> [PROBLEM TO WORK ON]
Nothing in the records below should be altered in the copy, although the pictures must be left out.

> [RECORDS FOR THE TASK]
>>>

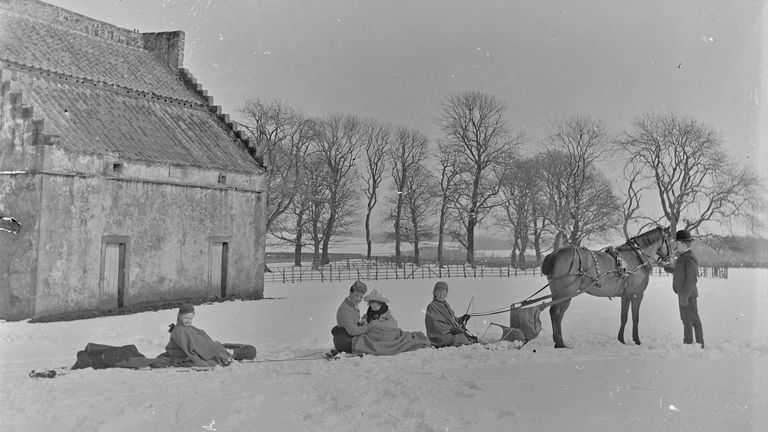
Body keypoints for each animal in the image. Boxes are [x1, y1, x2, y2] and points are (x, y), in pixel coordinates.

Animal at [540, 228, 672, 350]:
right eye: (670, 240)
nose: (670, 259)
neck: (638, 256)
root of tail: (555, 253)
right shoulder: (637, 294)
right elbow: (635, 318)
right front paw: (636, 340)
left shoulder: (626, 295)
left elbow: (624, 317)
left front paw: (621, 339)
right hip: (566, 293)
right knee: (558, 313)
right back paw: (560, 342)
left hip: (557, 293)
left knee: (552, 312)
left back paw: (556, 340)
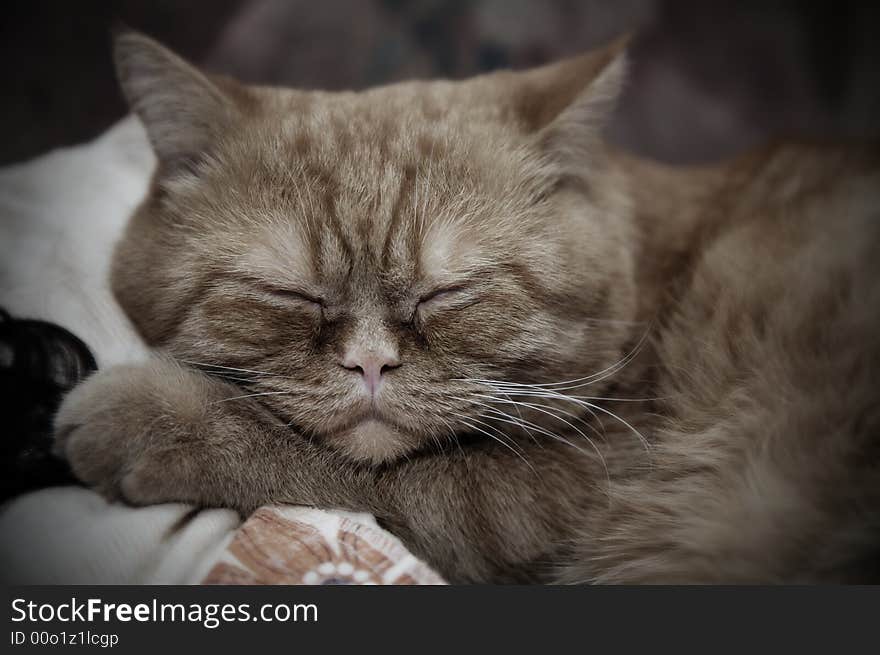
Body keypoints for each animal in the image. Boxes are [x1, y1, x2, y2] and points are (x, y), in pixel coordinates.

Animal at [53, 30, 880, 584]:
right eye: (291, 295)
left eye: (446, 293)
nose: (371, 363)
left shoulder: (565, 491)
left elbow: (360, 470)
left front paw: (158, 414)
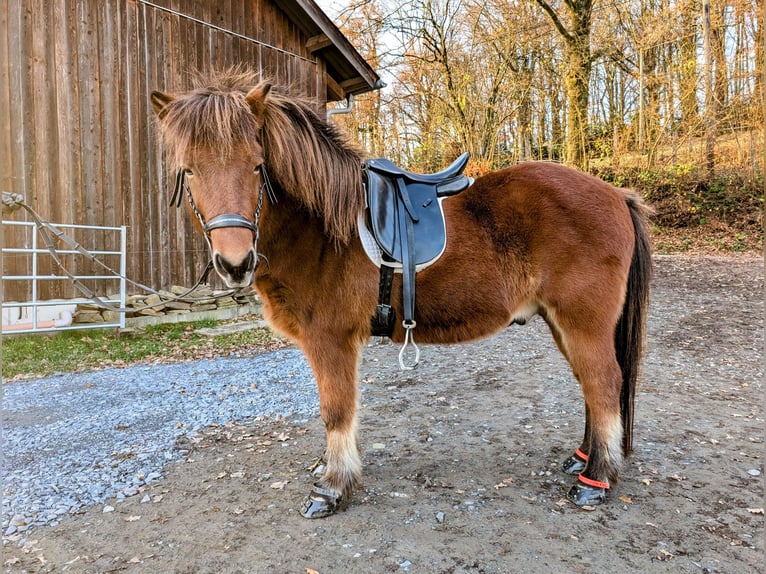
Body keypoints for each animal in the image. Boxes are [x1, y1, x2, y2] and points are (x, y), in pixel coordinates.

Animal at [152, 70, 656, 520]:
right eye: (189, 170)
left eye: (257, 166)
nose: (235, 262)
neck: (321, 229)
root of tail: (616, 194)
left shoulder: (330, 340)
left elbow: (336, 410)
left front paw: (333, 487)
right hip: (563, 323)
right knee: (591, 386)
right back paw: (584, 459)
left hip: (582, 322)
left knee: (603, 384)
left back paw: (596, 480)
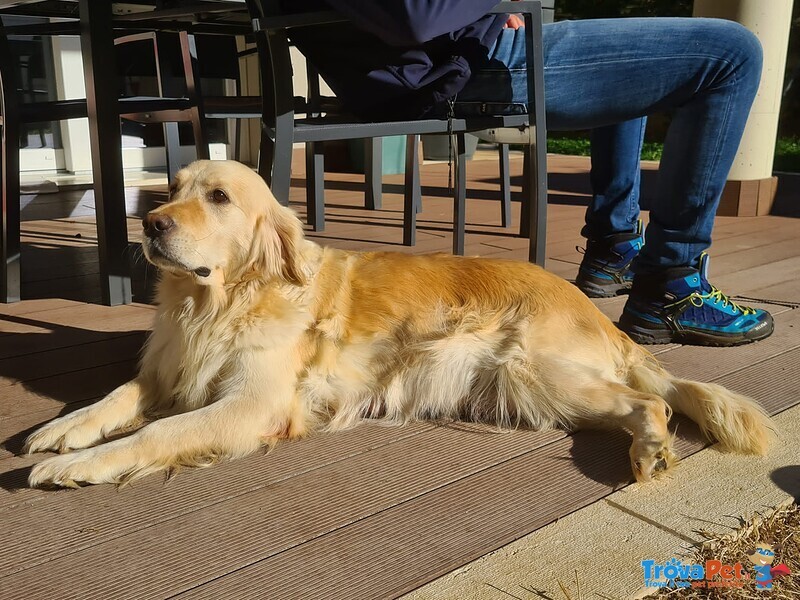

<<<

> [ANSWER SECTION]
Body keypoints for each animal in the image. Boxes are [x1, y1, x2, y2] and points are (x, y), in pixel coordinates.

Animal at [540, 228, 672, 350]:
right eye: (670, 240)
nose: (670, 259)
neck: (638, 256)
root of tail: (555, 253)
right shoulder: (637, 294)
right elbow: (635, 318)
right front paw: (636, 340)
left shoulder: (626, 295)
left elbow: (624, 317)
left front paw: (621, 339)
right hip: (566, 293)
right knee: (558, 313)
right back paw: (560, 342)
left hip: (557, 293)
left knee: (552, 312)
left back paw: (556, 340)
Body keypoints for each animal in the image. Boxes are [x1, y1, x2, y2] and points are (x, y), in pixel coordinates.

Animal at [53, 30, 880, 584]:
right eye: (291, 295)
left eye: (446, 293)
nose: (371, 363)
left shoulder: (565, 491)
left elbow: (360, 470)
left front paw: (158, 414)
Body keypoints for each animal in the image. Boxes are [x1, y1, x2, y2] and points are (x, y), in pixel coordinates.

Animal at [152, 70, 656, 520]:
right eye: (189, 170)
left eye: (257, 166)
nose: (235, 262)
neck: (321, 229)
root of tail: (616, 194)
left shoulder: (330, 340)
left elbow: (336, 410)
left front paw: (333, 487)
right hip: (563, 323)
right knee: (591, 386)
right back paw: (584, 459)
left hip: (582, 322)
left knee: (603, 384)
left back paw: (596, 480)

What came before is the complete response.